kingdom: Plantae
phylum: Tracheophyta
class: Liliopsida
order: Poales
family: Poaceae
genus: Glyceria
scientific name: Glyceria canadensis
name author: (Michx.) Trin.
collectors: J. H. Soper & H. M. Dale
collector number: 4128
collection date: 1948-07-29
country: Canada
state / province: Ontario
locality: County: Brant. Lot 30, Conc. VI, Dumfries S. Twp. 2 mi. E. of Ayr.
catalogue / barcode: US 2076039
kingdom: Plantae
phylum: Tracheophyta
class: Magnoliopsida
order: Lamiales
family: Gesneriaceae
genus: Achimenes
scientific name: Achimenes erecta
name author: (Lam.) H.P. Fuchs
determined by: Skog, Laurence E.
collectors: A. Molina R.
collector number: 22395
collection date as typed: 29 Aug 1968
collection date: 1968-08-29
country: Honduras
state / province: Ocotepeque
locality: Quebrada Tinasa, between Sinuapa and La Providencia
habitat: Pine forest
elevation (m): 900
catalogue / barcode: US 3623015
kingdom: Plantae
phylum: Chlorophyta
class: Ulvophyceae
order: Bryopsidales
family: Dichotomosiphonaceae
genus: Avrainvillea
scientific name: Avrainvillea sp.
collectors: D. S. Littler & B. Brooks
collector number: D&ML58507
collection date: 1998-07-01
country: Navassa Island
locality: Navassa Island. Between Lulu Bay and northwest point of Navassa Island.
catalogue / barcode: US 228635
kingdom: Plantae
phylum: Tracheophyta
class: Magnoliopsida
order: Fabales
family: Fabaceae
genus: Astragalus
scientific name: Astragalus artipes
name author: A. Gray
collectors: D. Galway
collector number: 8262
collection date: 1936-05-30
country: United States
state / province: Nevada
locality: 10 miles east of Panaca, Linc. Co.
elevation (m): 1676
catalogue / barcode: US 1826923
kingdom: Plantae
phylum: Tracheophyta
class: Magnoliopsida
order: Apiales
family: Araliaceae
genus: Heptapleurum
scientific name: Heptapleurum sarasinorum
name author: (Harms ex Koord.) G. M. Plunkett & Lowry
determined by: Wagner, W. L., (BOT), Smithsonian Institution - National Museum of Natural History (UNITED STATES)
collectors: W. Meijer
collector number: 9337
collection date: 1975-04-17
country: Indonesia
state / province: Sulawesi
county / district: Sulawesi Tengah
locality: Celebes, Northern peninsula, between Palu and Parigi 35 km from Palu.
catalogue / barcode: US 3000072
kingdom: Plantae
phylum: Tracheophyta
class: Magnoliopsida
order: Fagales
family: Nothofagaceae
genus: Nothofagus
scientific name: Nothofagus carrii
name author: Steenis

------------------------------------

Rename the field "collectors" to "collected by" everywhere in the listing above, and leave every other part of the listing unchanged.

kingdom: Plantae
phylum: Tracheophyta
class: Liliopsida
order: Poales
family: Poaceae
genus: Glyceria
scientific name: Glyceria canadensis
name author: (Michx.) Trin.
collected by: J. H. Soper & H. M. Dale
collector number: 4128
collection date: 1948-07-29
country: Canada
state / province: Ontario
locality: County: Brant. Lot 30, Conc. VI, Dumfries S. Twp. 2 mi. E. of Ayr.
catalogue / barcode: US 2076039
kingdom: Plantae
phylum: Tracheophyta
class: Magnoliopsida
order: Lamiales
family: Gesneriaceae
genus: Achimenes
scientific name: Achimenes erecta
name author: (Lam.) H.P. Fuchs
determined by: Skog, Laurence E.
collected by: A. Molina R.
collector number: 22395
collection date as typed: 29 Aug 1968
collection date: 1968-08-29
country: Honduras
state / province: Ocotepeque
locality: Quebrada Tinasa, between Sinuapa and La Providencia
habitat: Pine forest
elevation (m): 900
catalogue / barcode: US 3623015
kingdom: Plantae
phylum: Chlorophyta
class: Ulvophyceae
order: Bryopsidales
family: Dichotomosiphonaceae
genus: Avrainvillea
scientific name: Avrainvillea sp.
collected by: D. S. Littler & B. Brooks
collector number: D&ML58507
collection date: 1998-07-01
country: Navassa Island
locality: Navassa Island. Between Lulu Bay and northwest point of Navassa Island.
catalogue / barcode: US 228635
kingdom: Plantae
phylum: Tracheophyta
class: Magnoliopsida
order: Fabales
family: Fabaceae
genus: Astragalus
scientific name: Astragalus artipes
name author: A. Gray
collected by: D. Galway
collector number: 8262
collection date: 1936-05-30
country: United States
state / province: Nevada
locality: 10 miles east of Panaca, Linc. Co.
elevation (m): 1676
catalogue / barcode: US 1826923
kingdom: Plantae
phylum: Tracheophyta
class: Magnoliopsida
order: Apiales
family: Araliaceae
genus: Heptapleurum
scientific name: Heptapleurum sarasinorum
name author: (Harms ex Koord.) G. M. Plunkett & Lowry
determined by: Wagner, W. L., (BOT), Smithsonian Institution - National Museum of Natural History (UNITED STATES)
collected by: W. Meijer
collector number: 9337
collection date: 1975-04-17
country: Indonesia
state / province: Sulawesi
county / district: Sulawesi Tengah
locality: Celebes, Northern peninsula, between Palu and Parigi 35 km from Palu.
catalogue / barcode: US 3000072
kingdom: Plantae
phylum: Tracheophyta
class: Magnoliopsida
order: Fagales
family: Nothofagaceae
genus: Nothofagus
scientific name: Nothofagus carrii
name author: Steenis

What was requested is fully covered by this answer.